§ Text block
_ _ _ _ _

According to the "gang of four", the State design pattern is applicable when an object's behaviour depends on its state and it must change behaviour at run time, depending on that state.
The description of your state machine, which changes state based on an event, seems to match this description.
class StateMachine { // state machine that processes events received
State *s;
public:
StateMachine(); // constructor: here you shall set initial state
void process (Event* e); // processes the event and sets the next state
bool isReady (); // example of other requests
};
The principle of this pattern is to have an abstract base class, defining all the potential states dependent "actions" that StateMachine may delegate to a state.
class State {
public:
virtual void process (StateMachine *m, Event* e)=0; // called by state machine / pure virtual MUST be implemented in concrete state
virtual bool isReady(StateMachine *m); // example
... // other "actions"
};
The interface between your state and the state machine would then be easy to define. For example:
void StateMachine::Process (Event *e) {
s->Process (this, e); // calls the Process() of the current state
}
Derived concrete states shall then implement the different behaviours. As this *pattern works with virtual functions in C++, all the actions must be defined for each concrete state (either in base class or in the derived). This is a direct consequence of defining virtual functions.

_ _ _ _ _

§ Required action 1
From the explanation of the State design pattern, list every function declared inside the StateMachine class definition.
§ Required action 2
In the explanation of the State design pattern, translate this sentence into Spanish: "The description of your state machine, which changes state based on an event, seems to match this description."
§ Required action 3
Pick up the explanation of the State design pattern after its last sentence and continue it.

_ _ _ _ _

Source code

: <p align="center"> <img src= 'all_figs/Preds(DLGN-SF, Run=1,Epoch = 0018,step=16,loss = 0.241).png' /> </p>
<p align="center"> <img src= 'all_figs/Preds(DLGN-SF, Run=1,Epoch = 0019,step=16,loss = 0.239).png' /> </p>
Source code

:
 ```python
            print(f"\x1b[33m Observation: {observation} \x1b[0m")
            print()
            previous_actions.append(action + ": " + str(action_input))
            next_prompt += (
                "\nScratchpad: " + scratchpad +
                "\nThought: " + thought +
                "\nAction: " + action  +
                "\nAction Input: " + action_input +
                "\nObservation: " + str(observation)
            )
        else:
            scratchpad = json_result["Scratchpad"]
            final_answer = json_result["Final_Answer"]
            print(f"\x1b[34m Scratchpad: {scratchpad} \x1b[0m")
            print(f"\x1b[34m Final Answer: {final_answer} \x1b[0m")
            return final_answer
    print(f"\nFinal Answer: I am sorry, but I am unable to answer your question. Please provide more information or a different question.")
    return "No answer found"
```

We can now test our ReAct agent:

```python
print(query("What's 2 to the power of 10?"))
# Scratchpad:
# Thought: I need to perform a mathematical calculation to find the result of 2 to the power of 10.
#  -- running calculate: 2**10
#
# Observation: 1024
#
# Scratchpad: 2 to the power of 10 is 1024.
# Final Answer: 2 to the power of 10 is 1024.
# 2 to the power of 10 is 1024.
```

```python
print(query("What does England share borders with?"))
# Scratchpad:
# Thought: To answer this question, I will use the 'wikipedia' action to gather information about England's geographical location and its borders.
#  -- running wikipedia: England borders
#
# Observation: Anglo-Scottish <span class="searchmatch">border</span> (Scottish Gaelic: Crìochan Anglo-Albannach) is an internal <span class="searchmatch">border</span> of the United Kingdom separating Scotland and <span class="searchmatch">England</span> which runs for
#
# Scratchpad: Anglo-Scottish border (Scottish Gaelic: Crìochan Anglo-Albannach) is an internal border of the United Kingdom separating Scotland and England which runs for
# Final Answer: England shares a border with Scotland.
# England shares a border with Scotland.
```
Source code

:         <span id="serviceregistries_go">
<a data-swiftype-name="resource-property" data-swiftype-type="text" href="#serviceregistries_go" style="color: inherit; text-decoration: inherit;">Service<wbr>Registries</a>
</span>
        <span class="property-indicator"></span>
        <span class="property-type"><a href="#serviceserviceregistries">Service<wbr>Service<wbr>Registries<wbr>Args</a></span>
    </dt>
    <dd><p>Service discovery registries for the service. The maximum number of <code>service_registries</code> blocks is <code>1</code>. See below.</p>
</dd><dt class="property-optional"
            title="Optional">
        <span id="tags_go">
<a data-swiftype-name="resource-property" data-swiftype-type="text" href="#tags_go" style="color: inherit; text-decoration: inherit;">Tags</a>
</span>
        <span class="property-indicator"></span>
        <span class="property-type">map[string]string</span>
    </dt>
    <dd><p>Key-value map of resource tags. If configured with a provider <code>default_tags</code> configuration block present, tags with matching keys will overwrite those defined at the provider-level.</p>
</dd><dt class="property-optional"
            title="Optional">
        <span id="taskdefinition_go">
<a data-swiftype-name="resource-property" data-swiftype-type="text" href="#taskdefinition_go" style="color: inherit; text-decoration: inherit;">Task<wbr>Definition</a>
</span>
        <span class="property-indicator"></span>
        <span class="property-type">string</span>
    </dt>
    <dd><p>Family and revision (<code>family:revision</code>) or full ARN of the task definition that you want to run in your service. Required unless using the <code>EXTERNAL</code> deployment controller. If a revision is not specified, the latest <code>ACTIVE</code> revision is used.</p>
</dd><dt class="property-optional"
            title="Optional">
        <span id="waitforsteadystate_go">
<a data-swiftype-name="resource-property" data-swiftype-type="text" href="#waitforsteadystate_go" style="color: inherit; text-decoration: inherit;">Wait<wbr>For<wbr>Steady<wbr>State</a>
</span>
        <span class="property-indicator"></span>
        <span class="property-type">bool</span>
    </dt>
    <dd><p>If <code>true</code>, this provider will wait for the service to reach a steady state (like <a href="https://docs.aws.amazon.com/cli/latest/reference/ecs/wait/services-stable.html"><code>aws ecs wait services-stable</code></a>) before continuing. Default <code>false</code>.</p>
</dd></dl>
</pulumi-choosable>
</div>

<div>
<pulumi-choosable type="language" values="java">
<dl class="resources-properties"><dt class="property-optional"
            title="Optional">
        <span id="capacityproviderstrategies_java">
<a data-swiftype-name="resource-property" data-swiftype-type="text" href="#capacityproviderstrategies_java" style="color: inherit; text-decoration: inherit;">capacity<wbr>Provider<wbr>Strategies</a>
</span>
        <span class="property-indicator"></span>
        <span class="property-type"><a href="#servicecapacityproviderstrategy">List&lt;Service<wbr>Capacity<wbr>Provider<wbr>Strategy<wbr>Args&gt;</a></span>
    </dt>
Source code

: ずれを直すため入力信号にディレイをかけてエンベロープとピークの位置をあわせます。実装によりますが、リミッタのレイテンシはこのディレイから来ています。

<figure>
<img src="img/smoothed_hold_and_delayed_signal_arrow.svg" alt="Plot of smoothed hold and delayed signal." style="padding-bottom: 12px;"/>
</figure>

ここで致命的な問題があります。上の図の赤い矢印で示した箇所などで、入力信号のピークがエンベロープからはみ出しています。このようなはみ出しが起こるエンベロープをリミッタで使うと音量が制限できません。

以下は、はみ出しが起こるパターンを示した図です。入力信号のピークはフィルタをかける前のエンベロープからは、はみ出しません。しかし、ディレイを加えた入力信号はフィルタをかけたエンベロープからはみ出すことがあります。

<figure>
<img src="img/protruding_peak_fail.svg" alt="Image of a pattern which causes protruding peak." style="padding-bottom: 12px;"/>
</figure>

_ _ _ _ _

§ Written answer 1
StateMachine() (the constructor), process(Event* e), isReady()

§ Written answer 2
La descripción de su máquina de estados, que cambia de estado en función de un evento, parece coincidir con esta descripción.

§ Written answer 3
But for actions that are not relevant for all the states, you may have a default action, either doing nothing, or triggering an error (error message, exception, ...). It depends on your general design, whether you prevent such situations to happen or not.
For example:
bool State::isReady(StateMachine *m) { // if this request is only relevant for a couple of states
throw std::exception ("unauthorized request"); // trigger an exception if it happens
return false;
} // this is done by default, except for concrete state that defines somtehing else
According to your description, I would really go for the state pattern.